WORK ITEM: Apart from the pictures, reproduce the data below exactly as it stands.

==================================================

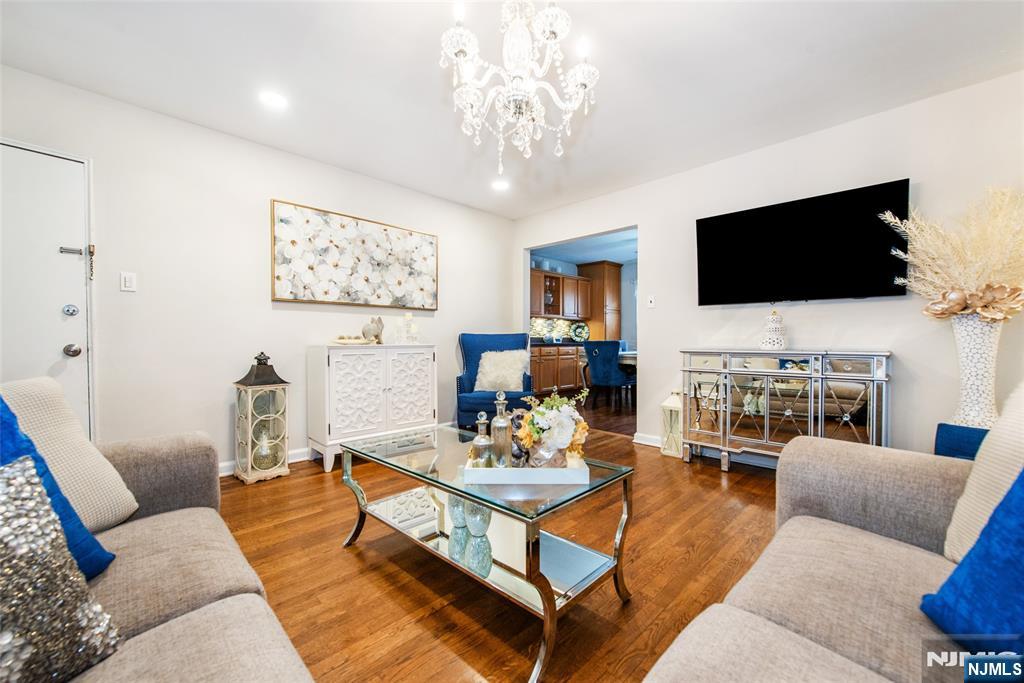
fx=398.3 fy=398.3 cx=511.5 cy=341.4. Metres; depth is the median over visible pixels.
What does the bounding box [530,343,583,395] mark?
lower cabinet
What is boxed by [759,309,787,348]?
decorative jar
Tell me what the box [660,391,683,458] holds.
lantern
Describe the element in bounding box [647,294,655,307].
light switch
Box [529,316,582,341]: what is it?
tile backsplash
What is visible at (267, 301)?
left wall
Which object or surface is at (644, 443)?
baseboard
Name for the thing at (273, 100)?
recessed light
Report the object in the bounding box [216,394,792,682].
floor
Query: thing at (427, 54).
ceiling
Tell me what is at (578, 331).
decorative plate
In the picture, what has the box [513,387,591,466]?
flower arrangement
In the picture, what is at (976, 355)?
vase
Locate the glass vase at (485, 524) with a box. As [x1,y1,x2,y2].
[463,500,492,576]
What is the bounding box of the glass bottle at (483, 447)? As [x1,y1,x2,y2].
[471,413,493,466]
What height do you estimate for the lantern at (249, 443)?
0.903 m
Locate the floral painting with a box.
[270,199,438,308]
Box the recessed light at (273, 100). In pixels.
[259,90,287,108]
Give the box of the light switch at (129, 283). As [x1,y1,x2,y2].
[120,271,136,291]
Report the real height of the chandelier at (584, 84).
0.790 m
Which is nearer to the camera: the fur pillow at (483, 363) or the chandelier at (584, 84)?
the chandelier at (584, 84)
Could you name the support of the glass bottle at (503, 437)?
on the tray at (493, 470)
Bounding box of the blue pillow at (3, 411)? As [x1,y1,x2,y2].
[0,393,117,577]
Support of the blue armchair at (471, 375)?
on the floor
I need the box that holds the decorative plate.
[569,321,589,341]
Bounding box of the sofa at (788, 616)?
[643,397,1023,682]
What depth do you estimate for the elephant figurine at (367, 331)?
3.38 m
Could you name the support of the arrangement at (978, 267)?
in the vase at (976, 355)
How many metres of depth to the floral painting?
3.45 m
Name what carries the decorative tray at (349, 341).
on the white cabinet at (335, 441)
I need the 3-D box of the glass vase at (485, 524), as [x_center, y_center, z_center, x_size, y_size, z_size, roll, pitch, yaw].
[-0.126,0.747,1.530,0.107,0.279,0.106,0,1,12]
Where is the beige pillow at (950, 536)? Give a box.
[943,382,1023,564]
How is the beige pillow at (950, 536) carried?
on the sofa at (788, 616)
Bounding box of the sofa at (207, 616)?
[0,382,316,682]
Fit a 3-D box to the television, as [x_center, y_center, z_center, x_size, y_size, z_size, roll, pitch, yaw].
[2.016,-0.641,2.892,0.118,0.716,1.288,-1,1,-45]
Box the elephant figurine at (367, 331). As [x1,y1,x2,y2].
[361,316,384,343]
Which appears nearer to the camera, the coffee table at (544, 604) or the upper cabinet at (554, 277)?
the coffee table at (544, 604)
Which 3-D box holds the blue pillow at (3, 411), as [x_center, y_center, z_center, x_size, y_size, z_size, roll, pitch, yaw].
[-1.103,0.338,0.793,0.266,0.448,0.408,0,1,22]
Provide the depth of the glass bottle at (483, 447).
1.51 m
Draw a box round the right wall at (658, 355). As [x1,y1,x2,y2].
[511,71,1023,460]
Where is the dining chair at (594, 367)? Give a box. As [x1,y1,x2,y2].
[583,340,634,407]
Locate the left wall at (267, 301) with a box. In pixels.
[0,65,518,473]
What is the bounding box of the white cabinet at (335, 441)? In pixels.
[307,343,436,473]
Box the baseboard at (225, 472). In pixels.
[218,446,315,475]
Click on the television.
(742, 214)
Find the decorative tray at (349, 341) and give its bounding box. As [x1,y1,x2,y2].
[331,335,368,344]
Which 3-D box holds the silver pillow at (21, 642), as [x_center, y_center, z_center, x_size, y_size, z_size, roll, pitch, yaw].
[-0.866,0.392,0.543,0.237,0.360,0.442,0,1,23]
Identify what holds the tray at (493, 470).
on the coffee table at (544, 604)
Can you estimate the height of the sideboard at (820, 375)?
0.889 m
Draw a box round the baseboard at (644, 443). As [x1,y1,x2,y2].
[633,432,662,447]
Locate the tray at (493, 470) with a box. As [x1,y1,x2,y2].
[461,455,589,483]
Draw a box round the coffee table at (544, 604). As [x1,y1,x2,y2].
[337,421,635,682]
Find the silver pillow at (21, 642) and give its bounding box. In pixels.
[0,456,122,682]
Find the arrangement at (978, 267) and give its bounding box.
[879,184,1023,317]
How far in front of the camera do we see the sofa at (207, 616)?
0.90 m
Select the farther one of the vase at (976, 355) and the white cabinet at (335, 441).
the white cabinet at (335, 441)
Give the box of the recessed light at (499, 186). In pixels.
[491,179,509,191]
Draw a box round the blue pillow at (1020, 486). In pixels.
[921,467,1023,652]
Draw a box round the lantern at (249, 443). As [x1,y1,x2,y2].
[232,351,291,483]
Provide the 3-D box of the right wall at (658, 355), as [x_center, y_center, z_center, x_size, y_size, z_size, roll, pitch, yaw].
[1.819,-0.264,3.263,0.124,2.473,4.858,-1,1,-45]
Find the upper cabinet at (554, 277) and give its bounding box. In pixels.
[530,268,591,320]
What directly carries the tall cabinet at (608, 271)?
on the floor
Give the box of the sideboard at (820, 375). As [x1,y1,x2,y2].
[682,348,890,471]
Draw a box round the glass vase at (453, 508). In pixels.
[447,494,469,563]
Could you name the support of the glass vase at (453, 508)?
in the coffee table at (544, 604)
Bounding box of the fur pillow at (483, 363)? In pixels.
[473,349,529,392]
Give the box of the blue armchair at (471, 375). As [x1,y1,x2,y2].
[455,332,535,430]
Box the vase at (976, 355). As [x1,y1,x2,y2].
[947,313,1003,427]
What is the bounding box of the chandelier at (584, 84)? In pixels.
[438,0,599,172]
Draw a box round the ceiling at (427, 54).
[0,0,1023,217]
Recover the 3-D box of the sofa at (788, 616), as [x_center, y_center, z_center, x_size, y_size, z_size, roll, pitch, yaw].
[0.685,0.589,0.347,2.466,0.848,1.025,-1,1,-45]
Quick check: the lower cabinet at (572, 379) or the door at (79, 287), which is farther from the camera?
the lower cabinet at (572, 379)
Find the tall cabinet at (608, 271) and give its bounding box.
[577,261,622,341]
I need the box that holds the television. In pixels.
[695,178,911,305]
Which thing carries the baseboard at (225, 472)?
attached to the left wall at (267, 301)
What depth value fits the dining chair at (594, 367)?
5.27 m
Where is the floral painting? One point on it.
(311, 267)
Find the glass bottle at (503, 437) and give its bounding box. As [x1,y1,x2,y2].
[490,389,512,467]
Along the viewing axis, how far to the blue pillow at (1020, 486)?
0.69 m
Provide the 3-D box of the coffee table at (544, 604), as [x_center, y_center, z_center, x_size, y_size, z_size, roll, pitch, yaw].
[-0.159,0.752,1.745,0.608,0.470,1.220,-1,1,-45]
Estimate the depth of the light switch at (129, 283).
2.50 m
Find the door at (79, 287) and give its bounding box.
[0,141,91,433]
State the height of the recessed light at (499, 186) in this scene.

==================================================

RESPONSE AREA:
fx=398.3 fy=398.3 cx=511.5 cy=341.4. Metres; depth is the median over visible pixels.
What does the bounding box [530,343,583,395] mark?
lower cabinet
What is boxed by [759,309,787,348]?
decorative jar
Tell me what the box [660,391,683,458] holds.
lantern
Describe the element in bounding box [647,294,655,307].
light switch
Box [529,316,582,341]: what is it?
tile backsplash
What is visible at (267, 301)?
left wall
Which object or surface is at (644, 443)?
baseboard
Name for the thing at (273, 100)?
recessed light
Report the object in the bounding box [216,394,792,682].
floor
Query: thing at (427, 54).
ceiling
Tell me what is at (578, 331).
decorative plate
In the picture, what has the box [513,387,591,466]?
flower arrangement
In the picture, what is at (976, 355)?
vase
Locate the glass vase at (485, 524) with a box. As [x1,y1,x2,y2].
[463,500,492,576]
What is the bounding box of the glass bottle at (483, 447)? As [x1,y1,x2,y2].
[471,413,493,466]
What height do you estimate for the lantern at (249, 443)?
0.903 m
Locate the floral painting with a box.
[270,199,438,308]
Box the recessed light at (273, 100). In pixels.
[259,90,287,108]
Give the box of the light switch at (129, 283). As [x1,y1,x2,y2].
[120,271,136,291]
Report the real height of the chandelier at (584, 84).
0.790 m
Which is nearer to the camera: the fur pillow at (483, 363) or the chandelier at (584, 84)?
the chandelier at (584, 84)
Could you name the support of the glass bottle at (503, 437)?
on the tray at (493, 470)
Bounding box of the blue pillow at (3, 411)? As [x1,y1,x2,y2].
[0,393,117,577]
Support of the blue armchair at (471, 375)?
on the floor
I need the box that holds the decorative plate.
[569,321,589,341]
Bounding box of the sofa at (788, 616)?
[643,397,1023,682]
What depth do you estimate for the elephant figurine at (367, 331)?
3.38 m
Could you name the support of the arrangement at (978, 267)?
in the vase at (976, 355)
How many metres of depth to the floral painting?
3.45 m
Name what carries the decorative tray at (349, 341).
on the white cabinet at (335, 441)
I need the 3-D box of the glass vase at (485, 524), as [x_center, y_center, z_center, x_size, y_size, z_size, roll, pitch, yaw].
[-0.126,0.747,1.530,0.107,0.279,0.106,0,1,12]
Where is the beige pillow at (950, 536)? Give a box.
[943,382,1023,564]
How is the beige pillow at (950, 536) carried?
on the sofa at (788, 616)
Bounding box of the sofa at (207, 616)?
[0,382,316,682]
Fit a 3-D box to the television, as [x_center, y_center, z_center, x_size, y_size, z_size, roll, pitch, yaw].
[2.016,-0.641,2.892,0.118,0.716,1.288,-1,1,-45]
Box the elephant figurine at (367, 331). As [x1,y1,x2,y2].
[361,316,384,343]
Which appears nearer to the camera, the coffee table at (544, 604) or the upper cabinet at (554, 277)?
the coffee table at (544, 604)
Which 3-D box holds the blue pillow at (3, 411), as [x_center, y_center, z_center, x_size, y_size, z_size, roll, pitch, yaw].
[-1.103,0.338,0.793,0.266,0.448,0.408,0,1,22]
Provide the depth of the glass bottle at (483, 447).
1.51 m
Draw a box round the right wall at (658, 355). As [x1,y1,x2,y2].
[511,71,1023,460]
Where is the dining chair at (594, 367)? Give a box. As [x1,y1,x2,y2].
[583,340,634,407]
Locate the left wall at (267, 301) with a box. In pixels.
[0,65,518,473]
What is the bounding box of the white cabinet at (335, 441)? In pixels.
[307,343,436,473]
Box the baseboard at (225, 472). In pixels.
[218,446,315,475]
Click on the television.
(742, 214)
Find the decorative tray at (349, 341) and give its bounding box. As [x1,y1,x2,y2].
[331,335,368,344]
Which 3-D box holds the silver pillow at (21, 642), as [x_center, y_center, z_center, x_size, y_size, z_size, roll, pitch, yaw].
[-0.866,0.392,0.543,0.237,0.360,0.442,0,1,23]
Identify what holds the tray at (493, 470).
on the coffee table at (544, 604)
Can you estimate the height of the sideboard at (820, 375)?
0.889 m
Draw a box round the baseboard at (644, 443). As [x1,y1,x2,y2].
[633,432,662,447]
Locate the tray at (493, 470) with a box. As [x1,y1,x2,y2].
[461,455,589,483]
Draw a box round the coffee table at (544, 604). As [x1,y1,x2,y2].
[337,421,635,682]
Find the silver pillow at (21, 642) and give its bounding box. In pixels.
[0,456,122,682]
Find the arrangement at (978, 267) and give its bounding box.
[879,184,1023,317]
How far in front of the camera do we see the sofa at (207, 616)?
0.90 m
Select the farther one of the vase at (976, 355) and the white cabinet at (335, 441).
the white cabinet at (335, 441)
Give the box of the recessed light at (499, 186). In pixels.
[491,179,509,191]
Draw a box round the blue pillow at (1020, 486). In pixels.
[921,467,1023,652]
Draw a box round the lantern at (249, 443). As [x1,y1,x2,y2].
[232,351,291,483]
Provide the 3-D box of the right wall at (658, 355), as [x_center, y_center, z_center, x_size, y_size, z_size, roll, pitch, yaw].
[1.819,-0.264,3.263,0.124,2.473,4.858,-1,1,-45]
Find the upper cabinet at (554, 277) and give its bounding box. In pixels.
[530,268,591,320]
What directly carries the tall cabinet at (608, 271)?
on the floor
Give the box of the sideboard at (820, 375). As [x1,y1,x2,y2].
[682,348,890,471]
Draw a box round the glass vase at (453, 508). In pixels.
[447,494,469,563]
Could you name the support of the glass vase at (453, 508)?
in the coffee table at (544, 604)
Bounding box of the fur pillow at (483, 363)? In pixels.
[473,349,529,392]
Give the box of the blue armchair at (471, 375). As [x1,y1,x2,y2].
[455,332,535,430]
Box the vase at (976, 355). As [x1,y1,x2,y2].
[947,313,1003,427]
What is the bounding box of the chandelier at (584, 84)? In pixels.
[438,0,599,172]
Draw a box round the ceiling at (427, 54).
[0,0,1023,217]
Recover the 3-D box of the sofa at (788, 616), as [x_center, y_center, z_center, x_size, y_size, z_size, roll, pitch, yaw].
[0.685,0.589,0.347,2.466,0.848,1.025,-1,1,-45]
Quick check: the lower cabinet at (572, 379) or the door at (79, 287), which is farther from the camera?
the lower cabinet at (572, 379)
Find the tall cabinet at (608, 271) and give its bounding box.
[577,261,622,341]
I need the box that holds the television. In pixels.
[695,178,911,305]
Which thing carries the baseboard at (225, 472)?
attached to the left wall at (267, 301)
What depth value fits the dining chair at (594, 367)?
5.27 m
Where is the floral painting? One point on it.
(311, 267)
Find the glass bottle at (503, 437) and give its bounding box. As [x1,y1,x2,y2].
[490,389,512,467]
Along the viewing axis, how far to the blue pillow at (1020, 486)?
0.69 m
Provide the 3-D box of the coffee table at (544, 604), as [x_center, y_center, z_center, x_size, y_size, z_size, roll, pitch, yaw].
[-0.159,0.752,1.745,0.608,0.470,1.220,-1,1,-45]
Estimate the depth of the light switch at (129, 283).
2.50 m
Find the door at (79, 287) and give its bounding box.
[0,141,91,433]
State the height of the recessed light at (499, 186) in this scene.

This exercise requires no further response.